Но кроме всего этого, Алекс, вольно или невольно для нас обоих, явился для меня эта­ким «чёр­ным ходом» в достаточно замкнутую группу трёх выдающихся одно­курс­ников. Он всегда был близ­ким дру­гом всех трёх будущих профессоров и академиков и по приезде в Москву был естественным и неотъем­ле­мым четвёртым углом в этом интим­но жестком квар­тете. Я, возможно, нагородил в простой окруж­нос­ти что-нибудь лиш­нее, но у меня сложи­лось стойкое убеждение, что с одного угла (с парадного вхо­да) я про­шествовал в круг их об­щения вместе с Бобом, а с другого угла («с заднего крильца») я проникал по протек­ции Алек­сея.

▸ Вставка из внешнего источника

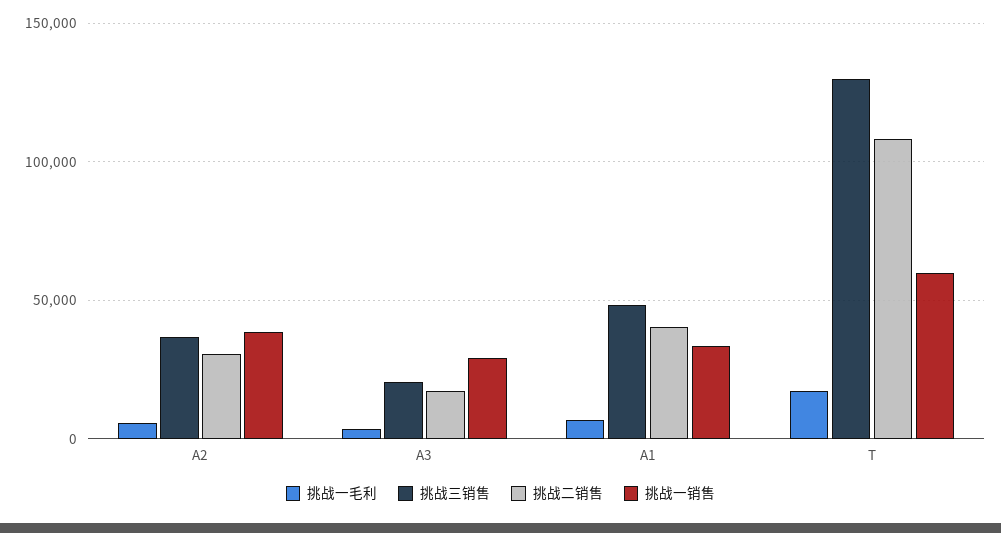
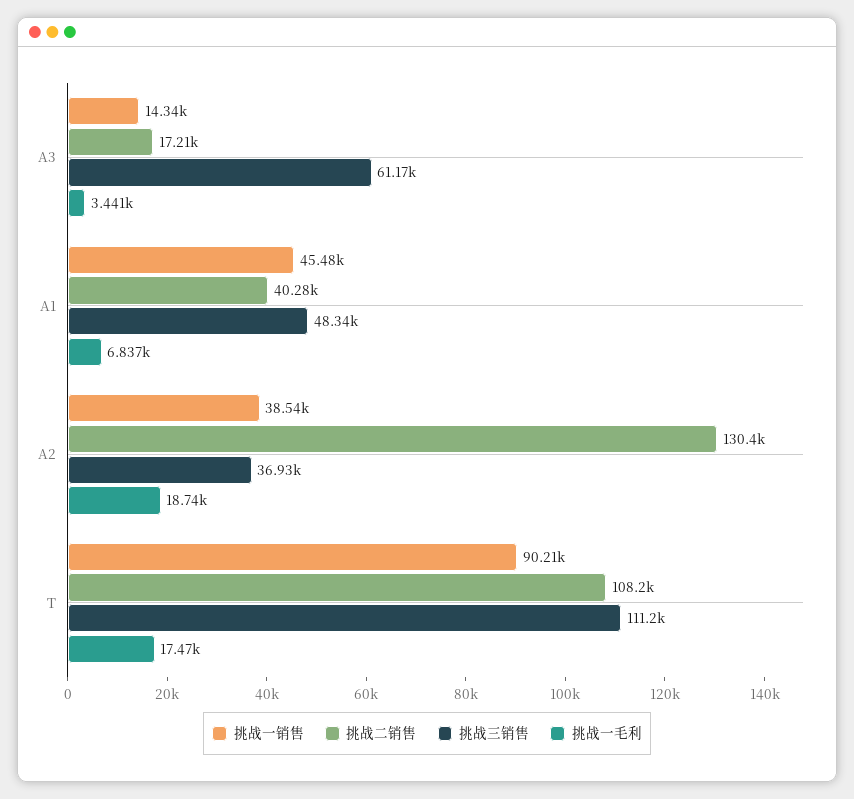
挑战一毛利, A2: 5000 -> 18740
挑战二销售, A2: 30000 -> 130400
挑战三销售, A3: 20000 -> 61170
挑战一销售, A3: 30000 -> 14340
挑战一销售, A1: 35000 -> 45480
挑战三销售, T: 130000 -> 111200
挑战一销售, T: 60000 -> 90210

Я очень благодарен всем четверым вместе за то, что они были и есть в моей жиз­ни. Каждый из них в от­дель­ности оказал на меня и мою судьбу своеобразное воздействие и в ме­ру этого воздействия в какой-то степени сделал меня таким, каким я стал. И мне бы хоте­лось пола­гать, что и я им всем был не совсем бес­полезен.

В первом отделении были (и, конечно, есть и сейчас) и другие вы­­дающиеся лич­нос­ти. На­зову, на­при­мер, всем известную троицу: В. Кажарский, А. Батенко и В. Ска­биц­кий. У них был свой «под­валь­ный» угол зрения практически на все животре­пещущие во­п­росы. Но осо­бым, утрированным кри­тикант­ством выделялись Толя Батен­ко и Володя Скабицкий. В той или иной степени эти два ниспровер­га­­те­ля ста­вили под сом­нение пригодность и обоснование практи­чески всех мало-маль­ски значащих жиз­нен­ных устоев: педагоги­чес­ких, об­щест­венно-политических, со­циаль­но-психологи­чес­ких, военных… У Толи Батенко в его вы­­ска­зы­вани­ях всегда была большая примесь сарказ­ма, менторская нотка: «Да не впарите вы мне ва­шу бели­бер­ду, я и сам с усам».

А вот Кега внут­рен­не страдал от, мягко говоря, несоответствия, не­аде­к­ват­нос­ти в «воин­ском воспитании», социально-политической пропа­ган­де. Он ис­пытывал мучения сам и других пы­тал трагически‑рито­рическими вопросами.
Уже тогда у него про­яв­ля­лись признаки необратимого внутреннего раздрая, вы­лив­шегося в глубокий раскол со все­ми и своеобразное схимничество.
Сейчас мне понятны чувства бессилия, ко­то­рые подчас ов­ла­девали нашим воспита­телем Б. Долгиным. Но, на­вер­но, и он по­ни­мал, что у всех мер воздействия есть свой предел, а вот порог дей­ст­венного вли­я­ния на самодостаточных интел­лек­тов, по­пав­ших в его под­чине­ние, значительно выше этого предела.